El Tribunal Supremo Electoral (TSE) de Bolivia ha anunciado una serie de medidas clave para garantizar la organización y el desarrollo de las elecciones subnacionales del 22 de marzo, que definirán alcaldes, gobernadores, concejales y asambleístas. Entre las decisiones centrales, el TSE ha fijado un plazo "prudente y razonable" del 12 de enero al 5 de febrero de 2026 para la sustitución de candidaturas inhabilitadas por incumplimiento de requisitos.
Esta medida, según el presidente del TSE, Gustavo Ávila, busca proteger el derecho de la ciudadanía a un voto informado y garantizar una logística electoral adecuada. Además, el Órgano Electoral convocó a un encuentro nacional con organizaciones políticas para el 22 de enero, donde se abordarán temas sensibles como el padrón electoral, la desinformación y el respeto a los resultados, en un contexto de alta polarización política.
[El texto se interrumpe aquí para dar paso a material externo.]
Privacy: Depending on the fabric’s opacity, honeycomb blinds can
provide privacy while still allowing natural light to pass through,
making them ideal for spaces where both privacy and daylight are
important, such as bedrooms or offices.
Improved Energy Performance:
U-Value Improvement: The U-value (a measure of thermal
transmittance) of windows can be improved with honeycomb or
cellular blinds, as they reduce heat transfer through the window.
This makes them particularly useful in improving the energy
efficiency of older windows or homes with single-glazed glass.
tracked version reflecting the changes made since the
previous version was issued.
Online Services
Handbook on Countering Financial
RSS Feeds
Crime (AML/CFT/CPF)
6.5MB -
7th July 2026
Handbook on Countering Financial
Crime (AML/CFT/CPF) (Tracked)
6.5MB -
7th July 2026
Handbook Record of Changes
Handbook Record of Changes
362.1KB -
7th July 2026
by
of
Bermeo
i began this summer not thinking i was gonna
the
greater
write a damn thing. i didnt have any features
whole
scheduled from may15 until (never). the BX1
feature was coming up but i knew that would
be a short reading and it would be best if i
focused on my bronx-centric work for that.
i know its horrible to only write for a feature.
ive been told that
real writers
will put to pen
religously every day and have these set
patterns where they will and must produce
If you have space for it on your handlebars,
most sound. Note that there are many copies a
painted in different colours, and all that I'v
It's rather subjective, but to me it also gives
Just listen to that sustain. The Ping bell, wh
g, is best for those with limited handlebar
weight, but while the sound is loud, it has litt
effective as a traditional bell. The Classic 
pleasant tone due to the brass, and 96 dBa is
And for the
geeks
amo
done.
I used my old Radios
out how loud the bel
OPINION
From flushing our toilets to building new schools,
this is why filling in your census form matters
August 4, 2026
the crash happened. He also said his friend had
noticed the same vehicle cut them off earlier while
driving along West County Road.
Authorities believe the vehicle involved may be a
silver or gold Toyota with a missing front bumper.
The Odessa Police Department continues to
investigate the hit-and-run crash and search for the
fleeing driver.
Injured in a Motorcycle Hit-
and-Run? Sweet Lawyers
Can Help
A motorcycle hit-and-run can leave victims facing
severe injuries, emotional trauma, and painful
En paralelo, el Tribunal Supremo de Justicia (TSJ) confirmó que existen conversaciones con el TSE para evitar la instrumentalización de la justicia durante el proceso electoral. Ambas instituciones buscan transmitir un mensaje claro: mientras el calendario electoral avanza, la justicia se organiza para resguardar el proceso democrático de marzo.
El TSE también resolvió fortalecer la estrategia de comunicación sobre la integridad del padrón biométrico y el funcionamiento del Sistema de Resultados Preliminares (Sirepre), con el objetivo de reducir la desinformación y anticipar cuestionamientos al proceso.
Estas medidas se enmarcan en el compromiso institucional del Órgano Electoral con una administración transparente, confiable, eficaz y eficiente, según lo señalado por la entidad. La confianza ciudadana es un pilar central de cualquier proceso eleccionario, y el TSE busca garantizarla a través de estas acciones.